» EXERCISE BRIEF:
The reply should be an exact repeat of the listing, with no pictures in it.

» DATA EXTRACT:

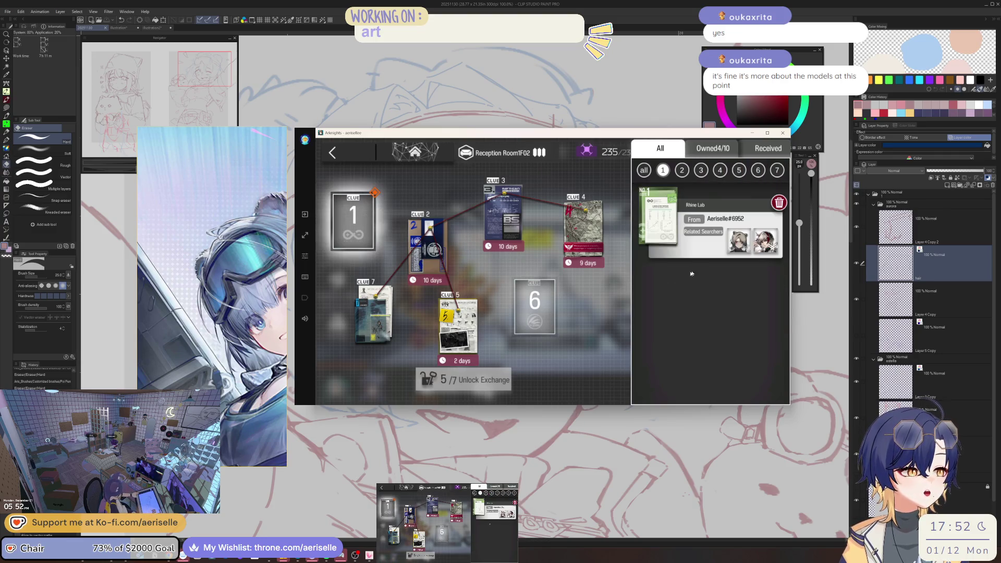
click(544, 306)
click(718, 292)
click(760, 385)
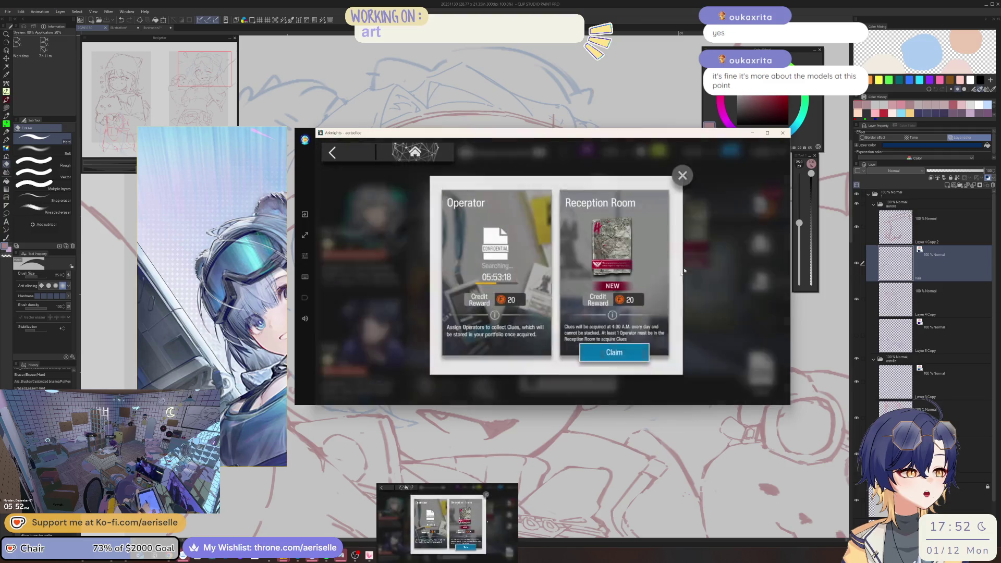
click(615, 352)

» RESPONSE AREA:
click(544, 306)
click(718, 292)
click(760, 385)
click(615, 352)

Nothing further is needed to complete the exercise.